Embodiments of the present disclosure can generate information and outputs for object tracking analysis and video analytics. For applications where the system is used in real-time, processing at a minimum frame rate to avoid noticeable lags or frame drops is required. In an embodiment, the sequential components can be connected in a simple, sequential manner to meet responsiveness requirements. To meet real-time requirements of 10-15 frames per second (fps) while incorporating machine learning models for detectors and classifiers, a parallel-processing mechanism is implemented, allowing data to flow in the sequence described in the diagram (i.e., from the camera managers 202a . . . 202n, to the detector manager 204, the tracker managers 206a . . . 206n, the trackerid manager 208, the classifier manager 210, the strategies managers 212a . . . 212n and finally to drawer managers 214a . . . 214n), while enabling simultaneous processing across all sequential block. Although sequential blocks process different frame instances, they can operate concurrently, enhancing overall speed. Further optimisations include improving data transfer speed between sequential blocks using multi-threading and shared memory, leveraging hybrid GPU and CPU processing, and other optimisation techniques to ensure efficient real-time performance.

Embodiments of the disclosure can also include one or more of the following features.
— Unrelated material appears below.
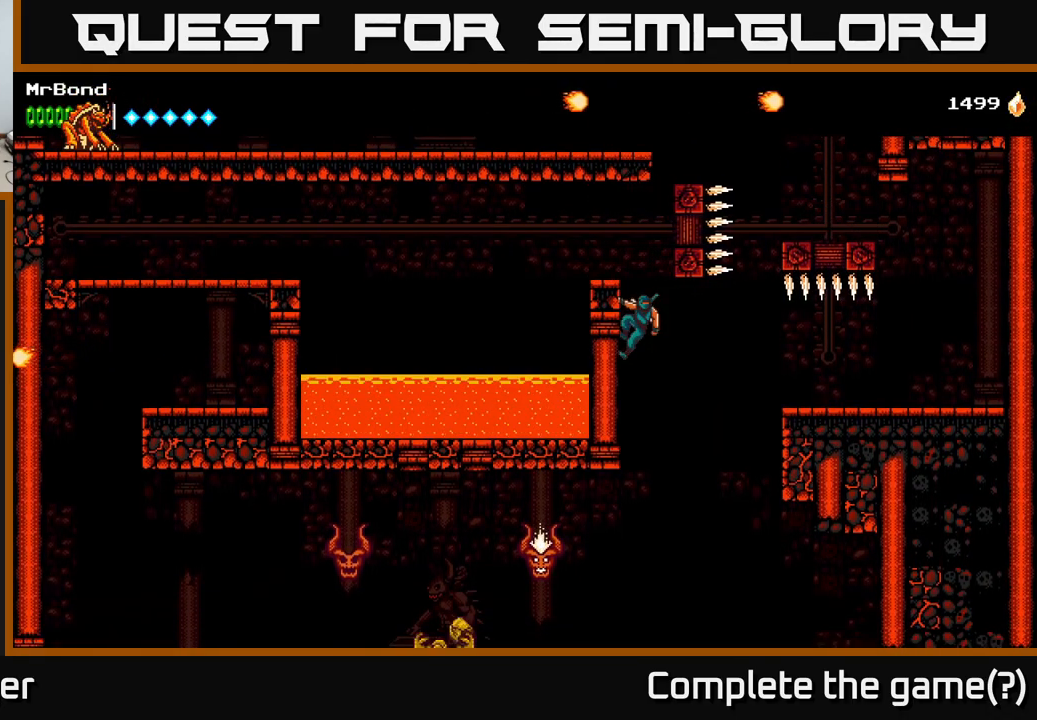
{"buttons": ["DPAD_LEFT"], "right_stick": "center", "events": []}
In an embodiment, object classification can be performed based on appearance or clothing. The camera may be RGB to allow for the distinction of a person's class by capturing full-colour images. Embodiments of the disclosure can also include a security module that can cause the multi-camera object tracking system to detect and blur faces in real time within camera feeds. Access to anonymised data can restricted to authorised personnel, such as the store manager, ensuring that data remains secure, is protected from unauthorised duplication or erasure and to meeting data protection laws in respective jurisdictions. The security module can also safeguards the system against reverse engineering and unauthorised use or distribution. Embodiments of the disclosure can include customized application-specific integrated circuits (ASICs) to optimise performance for edge computing. Customized ASICs can enhance real-time analysis and reduce latency in cameras, while also offering long-term cost savings through reduced power consumption and lower hardware maintenance requirements. The ASICs may be housed in a compact camera module with necessary I/O ports to save space.
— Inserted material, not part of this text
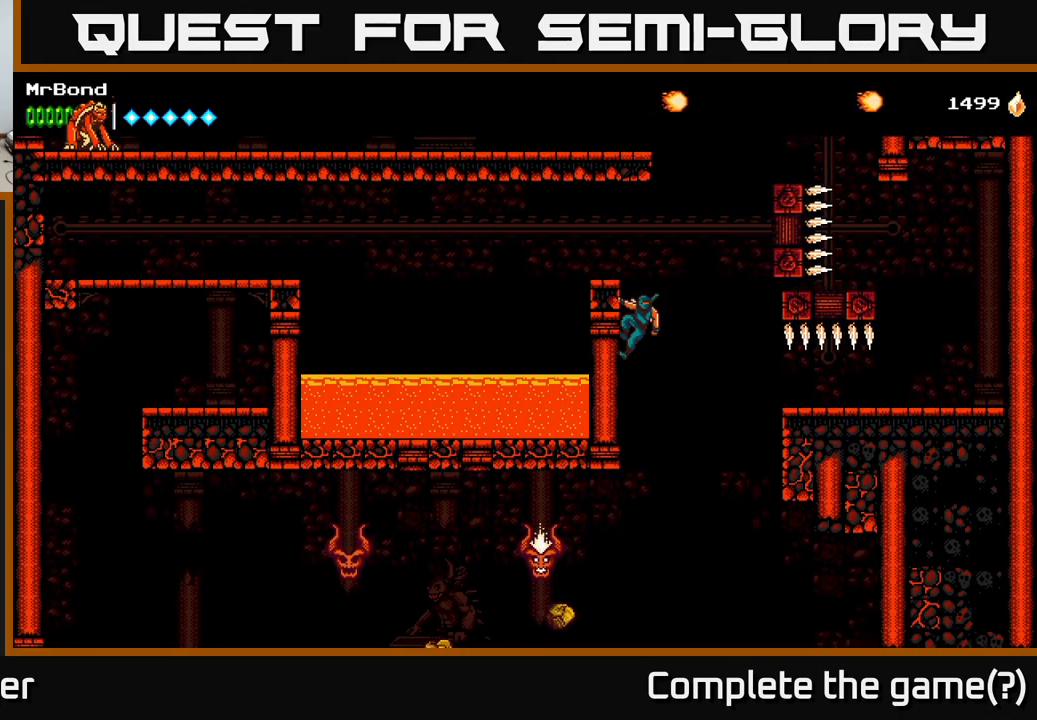
{"buttons": ["DPAD_LEFT"], "right_stick": "center", "events": []}
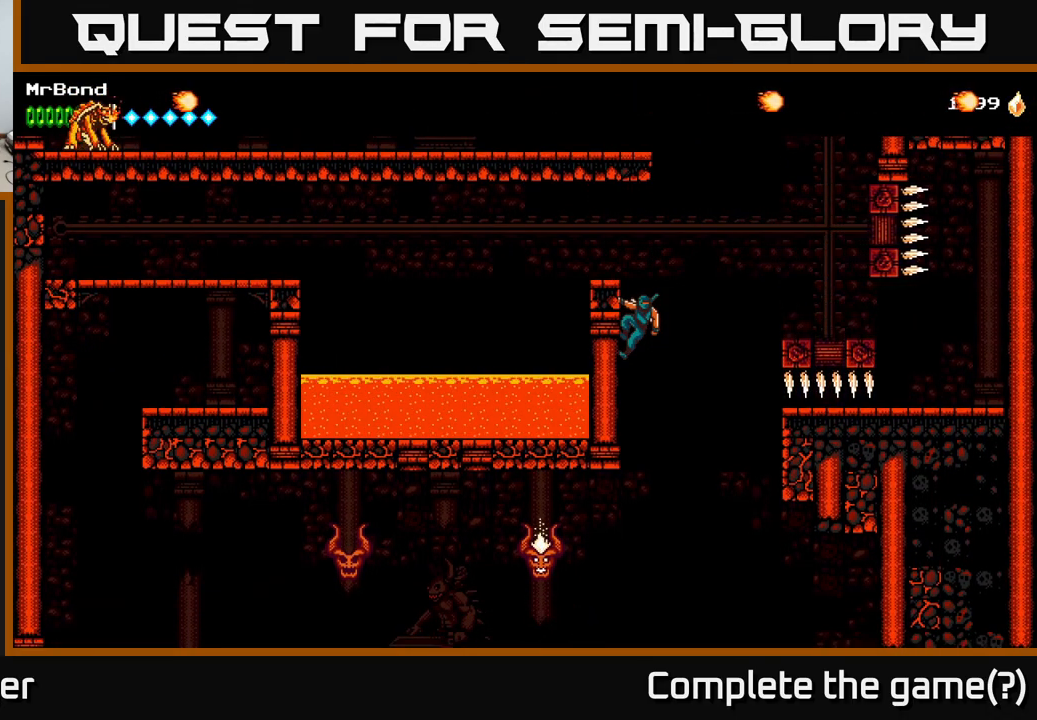
{"buttons": ["DPAD_LEFT"], "right_stick": "center", "events": []}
Embodiments of the disclosure can include internet of things (IoT) integration: Embodiments of the disclosure can integrate IoT sensors to complement video analytics, enabling functions such as heatmapping customer journeys, detecting spillage and littering, and tracking customer interactions with staff or merchandise. The software interface can support integration with numerous IoT sensors, facilitating continuous data streaming to a database for predictive modelling of footfall, inventory management, and the assessment of sales and marketing campaigns. This integration can enhance the system's performance and accuracy. Embodiments of the disclosure can include intelligent automated assistance functionality, wherein the system's multi-camera tracking capability can allow users to identify customers who repeatedly return to the same shelf or product within a short-predefined time span. In such cases, Bluetooth geolocation technology may be used to send context-aware, personalised offers and discounts to the customer's mobile device via push notifications. Customers can also request staff assistance through a mobile app, with staff being able to locate them precisely within the store. The intelligent automated assistance functionality can also enhance the customer's shopping experience in the store without having to wait for or talk to store assistants, and provide a unique and personalised retail experience.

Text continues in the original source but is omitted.